### Document excerpt
▶

For MBM, since we report total bytes for the duration the perf counts,
we need to keep the total bytes counted every time we loose an RMID.
Introduce rc_count(recycle count) per event
keep this history count(all bytes counted before the current RMID).

If we do not keep this count separately then we may end up sending a
count that may be less than the previous count during -I perf stat
option which leads to negative numbers being reported in the perf. This
happens say when we counted a greater amount with RMID1 and then
counted lesser with RMID2, and if user checks counts in interval mode
after RMID1 and then again after RMID2.

Signed-off-by: Vikas Shivappa <[email protected]>
---
arch/x86/events/intel/cqm.c | 40 +++++++++++++++++++++++++++++++++++++---
include/linux/perf_event.h | 1 +
2 files changed, 38 insertions(+), 3 deletions(-)

diff --git a/arch/x86/events/intel/cqm.c b/arch/x86/events/intel/cqm.c
index 8dfba39..e679c39 100644
--- a/arch/x86/events/intel/cqm.c
+++ b/arch/x86/events/intel/cqm.c
@@ -479,6 +479,16 @@ static void cqm_mask_call(struct rmid_read *rr)
on_each_cpu_mask(&cqm_cpumask, __intel_cqm_event_count, rr, 1);
}

+static inline void mbm_set_rccount(
+ struct perf_event *event, struct rmid_read *rr)
+{
+ u64 tmpval;
+
+ tmpval = local64_read(&event->hw.rc_count) + atomic64_read(&rr->value);
+ local64_set(&event->hw.rc_count, tmpval);
+ local64_set(&event->count, tmpval);
+}
+
/*
* Exchange the RMID of a group of events.

◀

### Task item A
In the listing, please rewrite the lines starting with the line that contains "right hip: (630, 348, -1)" and going on through the end of the listing, with "wrist" replaced by "hand" and nothing else changed.

### Input records
▶

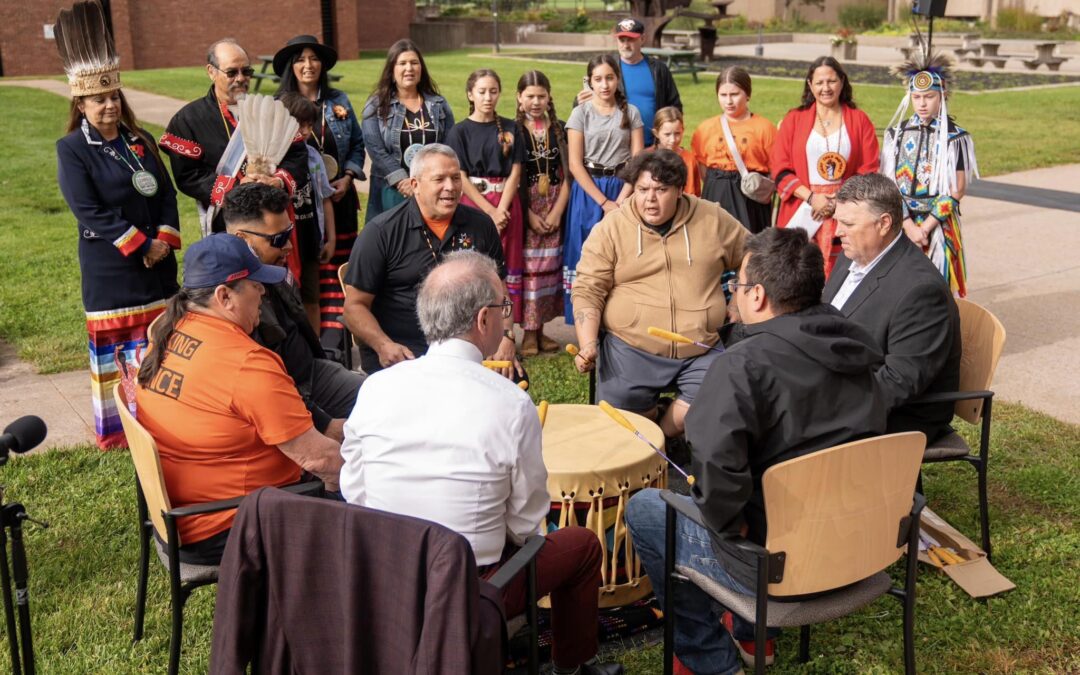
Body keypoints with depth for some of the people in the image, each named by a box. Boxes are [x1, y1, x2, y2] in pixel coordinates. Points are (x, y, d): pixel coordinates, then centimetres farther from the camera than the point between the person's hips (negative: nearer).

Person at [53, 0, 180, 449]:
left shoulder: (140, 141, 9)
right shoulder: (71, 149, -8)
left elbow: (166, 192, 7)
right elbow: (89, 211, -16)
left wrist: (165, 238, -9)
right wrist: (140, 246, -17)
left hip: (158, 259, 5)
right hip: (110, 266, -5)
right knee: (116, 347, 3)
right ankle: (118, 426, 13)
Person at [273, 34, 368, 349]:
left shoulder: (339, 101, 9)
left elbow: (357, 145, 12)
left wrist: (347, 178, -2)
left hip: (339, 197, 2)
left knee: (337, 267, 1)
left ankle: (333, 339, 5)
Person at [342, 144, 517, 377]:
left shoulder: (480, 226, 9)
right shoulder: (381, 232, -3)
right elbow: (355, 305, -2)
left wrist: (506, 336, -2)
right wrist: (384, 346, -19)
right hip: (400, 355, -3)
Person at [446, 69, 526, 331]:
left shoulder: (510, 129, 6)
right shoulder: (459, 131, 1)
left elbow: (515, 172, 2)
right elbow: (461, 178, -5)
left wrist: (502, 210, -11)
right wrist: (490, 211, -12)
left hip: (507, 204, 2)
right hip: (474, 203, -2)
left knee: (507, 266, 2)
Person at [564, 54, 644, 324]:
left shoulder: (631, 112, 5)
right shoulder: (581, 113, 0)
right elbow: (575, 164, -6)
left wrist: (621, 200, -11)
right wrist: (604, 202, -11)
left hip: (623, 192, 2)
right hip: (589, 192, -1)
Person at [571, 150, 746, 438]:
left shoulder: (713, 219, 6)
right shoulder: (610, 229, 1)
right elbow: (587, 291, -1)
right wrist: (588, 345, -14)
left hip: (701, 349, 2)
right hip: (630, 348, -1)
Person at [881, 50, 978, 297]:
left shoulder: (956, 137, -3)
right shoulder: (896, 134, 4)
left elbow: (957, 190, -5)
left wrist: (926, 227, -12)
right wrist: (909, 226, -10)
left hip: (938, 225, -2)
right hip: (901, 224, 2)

◀

### Task item B
Which distinct functions are called inside the body of mbm_set_rccount in the patch excerpt?

### Answer area A
right hip: (630, 348, -1)
Person at [881, 50, 978, 297]:
left shoulder: (956, 137, -3)
right shoulder: (896, 134, 4)
left elbow: (957, 190, -5)
left hand: (926, 227, -12)
right hand: (909, 226, -10)
left hip: (938, 225, -2)
right hip: (901, 224, 2)

### Answer area B
- local64_read
- atomic64_read
- local64_set